As the temperature rises and students’ focus on schoolwork lowers, it is clear that we are nearing that magical time of year; a season incomparable to springtime or even the holidays. It is a season where the nights get longer and our list of worries gets shorter. Yes, day by day, hour by grueling hour, we are working our way closer to the glorious summer of 2014. And, while most of us (myself included) are busy planning how we will spend these 10 weeks of freedom, the last thing on our minds is employment. Therefore, your dedicated staff at the Rampage has worked tirelessly to compile this guide for summer employment opportunities best suited for Southern’s exceptional students.
As residents in proximity to a resort town we students have been given a unique opportunity that many other teens struggle with; an abundance of summer jobs. With all the different openings on and around LBI it can be a little daunting to some, so allow us to break them down into a few, bite-sized categories to allow you to decide which job you are best suited for.
Food Service: Starting off with one of the most plentiful opportunities for employment is foodservice. This includes bussing and waiting tables, hosting/hostessing, cooking, and any kitchen work associated with working in a restaurant or eatery. In addition, more specialized eateries such as ice cream shops or snack stands are always seeking summer employees. Minimal to no training is needed depending on the equipment used. Hours are flexible due to large numbers or workers employed, and wages vary. For bussers/waiters, wages are minimal and most money is earned based on tips rather than solely a set hourly wage for a cook. This means that if you are interested in a job in this field, it is best to select an eatery that has a steady flow of customers to ensure you will be making decent tips.

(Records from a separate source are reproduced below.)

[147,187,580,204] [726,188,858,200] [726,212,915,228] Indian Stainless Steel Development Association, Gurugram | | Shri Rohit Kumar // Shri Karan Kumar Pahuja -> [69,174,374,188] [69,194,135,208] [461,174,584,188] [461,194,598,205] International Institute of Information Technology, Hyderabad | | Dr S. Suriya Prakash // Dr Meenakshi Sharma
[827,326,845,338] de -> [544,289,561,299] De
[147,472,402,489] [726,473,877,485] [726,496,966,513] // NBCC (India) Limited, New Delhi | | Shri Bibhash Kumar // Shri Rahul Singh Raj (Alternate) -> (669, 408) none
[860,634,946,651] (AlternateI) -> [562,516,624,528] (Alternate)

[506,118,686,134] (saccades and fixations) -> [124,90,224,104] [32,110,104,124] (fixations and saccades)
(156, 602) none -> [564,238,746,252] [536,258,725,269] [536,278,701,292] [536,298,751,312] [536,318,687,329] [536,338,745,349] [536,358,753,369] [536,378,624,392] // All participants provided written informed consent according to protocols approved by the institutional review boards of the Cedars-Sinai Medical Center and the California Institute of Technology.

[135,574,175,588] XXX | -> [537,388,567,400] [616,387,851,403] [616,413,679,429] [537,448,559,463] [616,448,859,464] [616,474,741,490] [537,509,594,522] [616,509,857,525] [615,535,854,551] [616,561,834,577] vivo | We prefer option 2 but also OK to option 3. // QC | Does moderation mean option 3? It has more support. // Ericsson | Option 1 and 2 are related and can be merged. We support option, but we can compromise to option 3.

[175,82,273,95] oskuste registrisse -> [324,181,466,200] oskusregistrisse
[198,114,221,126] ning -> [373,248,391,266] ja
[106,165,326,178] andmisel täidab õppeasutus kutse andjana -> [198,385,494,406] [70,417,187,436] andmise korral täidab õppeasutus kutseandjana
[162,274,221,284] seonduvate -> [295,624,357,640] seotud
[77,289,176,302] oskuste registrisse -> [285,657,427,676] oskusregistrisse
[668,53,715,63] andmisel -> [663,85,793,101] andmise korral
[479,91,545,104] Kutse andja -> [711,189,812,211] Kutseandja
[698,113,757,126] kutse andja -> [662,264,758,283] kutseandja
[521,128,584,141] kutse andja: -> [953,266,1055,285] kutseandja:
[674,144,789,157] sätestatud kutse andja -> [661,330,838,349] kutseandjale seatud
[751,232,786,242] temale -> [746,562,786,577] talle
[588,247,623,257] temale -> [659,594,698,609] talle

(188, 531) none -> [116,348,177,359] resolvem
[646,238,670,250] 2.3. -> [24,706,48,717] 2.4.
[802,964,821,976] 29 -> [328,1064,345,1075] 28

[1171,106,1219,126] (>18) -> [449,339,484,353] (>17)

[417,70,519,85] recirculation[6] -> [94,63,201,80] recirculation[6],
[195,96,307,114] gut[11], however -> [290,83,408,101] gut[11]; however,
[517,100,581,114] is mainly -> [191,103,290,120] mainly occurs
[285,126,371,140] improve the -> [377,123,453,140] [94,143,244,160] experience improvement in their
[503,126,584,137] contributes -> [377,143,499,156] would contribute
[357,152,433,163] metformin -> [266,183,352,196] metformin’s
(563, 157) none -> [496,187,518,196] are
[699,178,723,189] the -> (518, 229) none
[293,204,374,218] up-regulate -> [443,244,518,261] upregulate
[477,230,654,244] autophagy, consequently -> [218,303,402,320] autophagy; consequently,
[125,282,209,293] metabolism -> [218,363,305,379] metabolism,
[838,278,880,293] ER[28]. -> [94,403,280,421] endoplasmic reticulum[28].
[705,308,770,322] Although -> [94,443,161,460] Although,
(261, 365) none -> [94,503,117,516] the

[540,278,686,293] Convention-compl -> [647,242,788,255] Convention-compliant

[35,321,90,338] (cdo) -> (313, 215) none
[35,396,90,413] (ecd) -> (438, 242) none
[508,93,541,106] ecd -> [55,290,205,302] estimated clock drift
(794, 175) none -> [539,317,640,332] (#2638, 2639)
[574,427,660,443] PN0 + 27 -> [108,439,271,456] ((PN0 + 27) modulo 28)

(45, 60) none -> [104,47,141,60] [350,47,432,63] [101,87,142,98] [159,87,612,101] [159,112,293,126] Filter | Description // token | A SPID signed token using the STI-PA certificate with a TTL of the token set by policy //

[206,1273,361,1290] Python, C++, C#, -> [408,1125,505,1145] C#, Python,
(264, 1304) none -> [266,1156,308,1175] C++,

Retail: Most summertime retail workers are employed at larger retail shops such as Wal-Mart or in smaller local clothing and niche tourist stores along the island. Tasks include stocking shelves, managing inventory, and helping customers. Again, little to no training is needed. This field is a bit slower paced for those who don’t want to work in the hectic, sweltering environment that is a restaurant in the summertime. Wages are fixed and are usually minimum wage at best for entry-level workers. Despite this, you would be wise to apply at stores you frequently shop at as they more often than not give out employee discounts that can make up for the pay drop.
Camps: For the teen more interested in spending their summer outdoors than cooped inside, camp counselor may be for you. This job allows you to spend time outdoors, mentor younger kids and help them to develop new skills. Needless to say, patience and skill working with children is a must. Another pro of this job aside from all the time being paid to work outdoors is that it teaches many useful life skills such as conflict resolution as well as communication with other. Wages are also flexible, as well as hours, and some training may be required such as CPR.
Lifeguarding: The final job on our list (and my personal favorite) is lifeguarding at a pool or on the beach. Once again living near LBI gives us access to the six beach patrols that protect its beaches as well as several local swimming pools. Both positions require extensive training, a high maturity level and people skills, and most of all a level head. The tradeoff is the opportunity to protect the lives of thousands of people; a truly rewarding experience. Also, being paid to be on the beach for eight hours a day doesn’t hurt either. For ocean lifeguards, wages vary by patrol, but are set at a minimum and increase each continuous summer until the max is reached. Obviously much training is required including but not limited to; CPR, Emergency Response training, rescue techniques, and ocean safety courses.
In short, it is easy to see that there is no shortage of employment opportunities in our area for the summer. No matter what your personality or skillset, there is a job out there that is a good fit for you. But remember, it is not a career, just a summer job to help pay the bills, so don’t feel as though you’re there for life. We at the Rampage hope this guide has helped a bit in your search for summertime employment, and wish you the reader the best of luck in all your dog day endeavors.